A Berlin Ouest, une bande de terroristes d'extrême gauche se terre dans un appartement et se prépare à frapper un "grand coup"...

Si, en 1979, "Le mariage de Maria Braun" de Fassbinder est délibérément une oeuvre mélo relativement grand public - et deviendra peut-être son film le plus connu, en tous cas en France -, "La troisième génération" s'inscrit totalement dans la veine de ses films expérimentaux, post-Godard, du côté de "L'année des treize lunes".
Avec "La troisième génération", Fassbinder se penche de façon très critique sur le terrorisme d'extrême gauche allemand, avec sa lucidité aiguisée et son bon sens qui en ont toujours fait un réalisateur "de gauche" à part dans le cinéma européen d'après-guerre : un cinéaste ayant toujours été très méfiant quant aux naïvetés idéologiques.
La révolte des enfants de la seconde guerre mondiale contre l'ordre établi par leurs parents est légitime.
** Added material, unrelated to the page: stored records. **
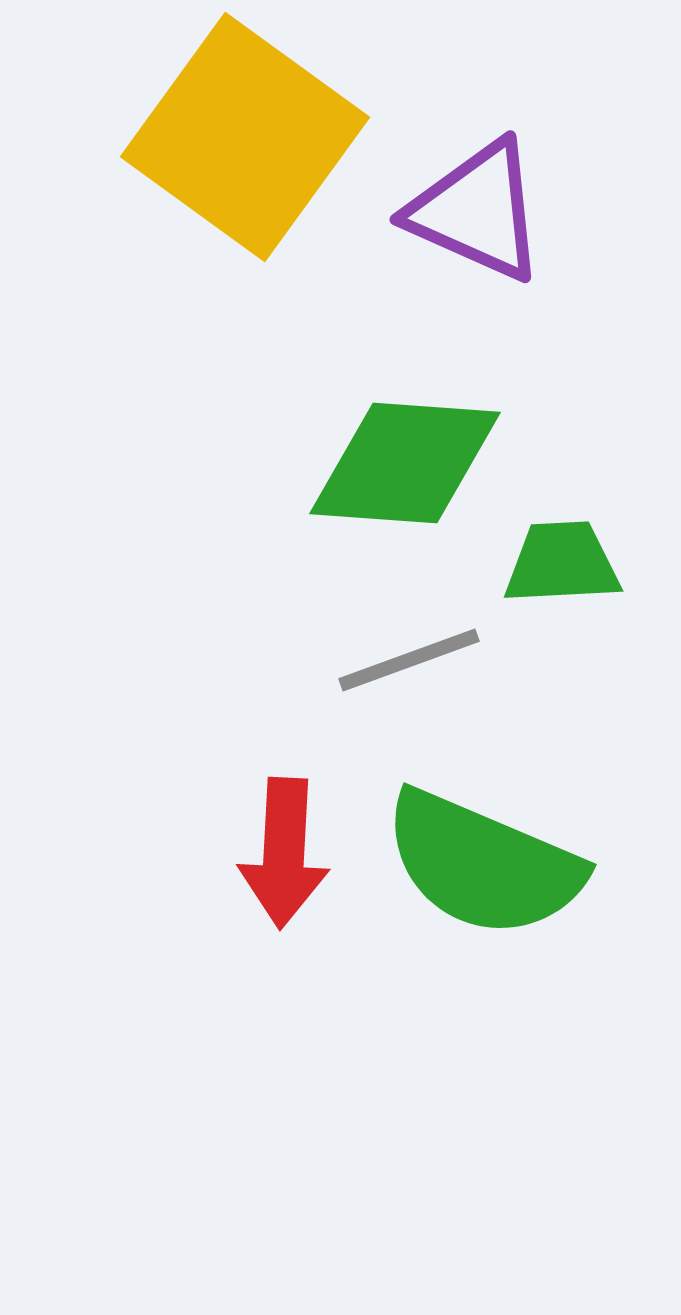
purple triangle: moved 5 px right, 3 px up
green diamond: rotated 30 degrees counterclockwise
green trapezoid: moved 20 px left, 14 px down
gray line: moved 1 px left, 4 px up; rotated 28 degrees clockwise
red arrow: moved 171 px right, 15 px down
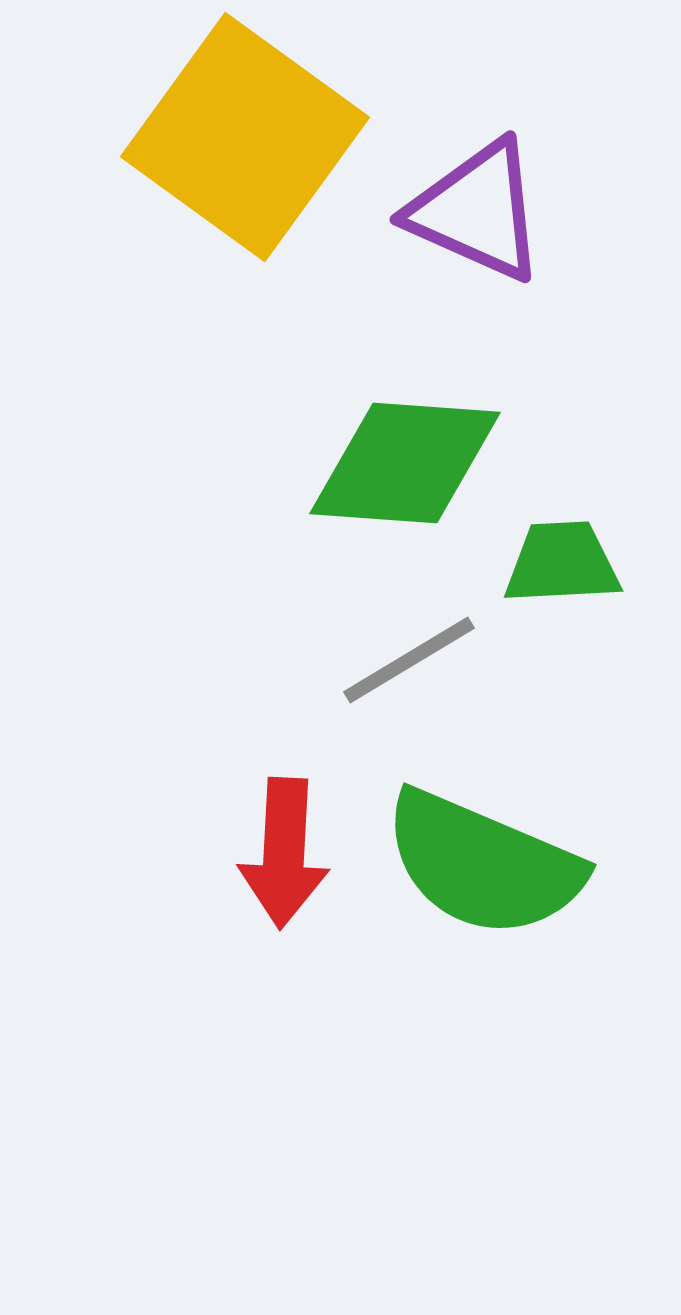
gray line: rotated 11 degrees counterclockwise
Mais les actions terroristes ne sont ici que des gesticulations gratuites et sans but, stimulées par l'ennui et le goût de l'action ; des "clowneries", littéralement, consistant, au mieux, à mordre la main qui les nourrit... et à justifier l'instauration d'un ordre encore plus réactionnaire sur l'Allemagne, les forces aux pouvoirs s'affranchissant de la légalité traditionnel au prétexte d'une situation exceptionnelle.
Les acteurs traditionnels de Fassbinder sont présents (Harry Baer, Udo Kier, Margit Carstensen, Hanna Schygulla, Eddie Constantine, etc.) avec ici en plus la présence de Bulle Ogier. La forme est parfois difficile (bande-son faisant se chevaucher de multiples sons et dialogues en allemand), les références culturelles et politiques à l'allemagne des années 70 s'avèrent souvent opaques. Ce n'est pas un film touchant et direct comme peuvent l'être des oeuvres plus mélo de fassbinder. Mais on y retrouve intacte la virtuosité de la forme, la pertinence de la réflexion, et le radicalisme inconditionnel du cinéaste, ne faisant de cadeau à personne : la citation d'un chancelier de la RFA excusant l'emploi de méthodes anti-constitutionnels pour régler une affaire terroriste est mise au même niveau que des graffitis obscènes et racistes recueillies dans les toilettes de Berlin, citations grotesques à travers lesquelles Fassbinder dégagent l'état de la société allemande d'alors.
Vu sur ciné cinéma club où il passe en vostf dans une très belle copie 1.33 d'origine.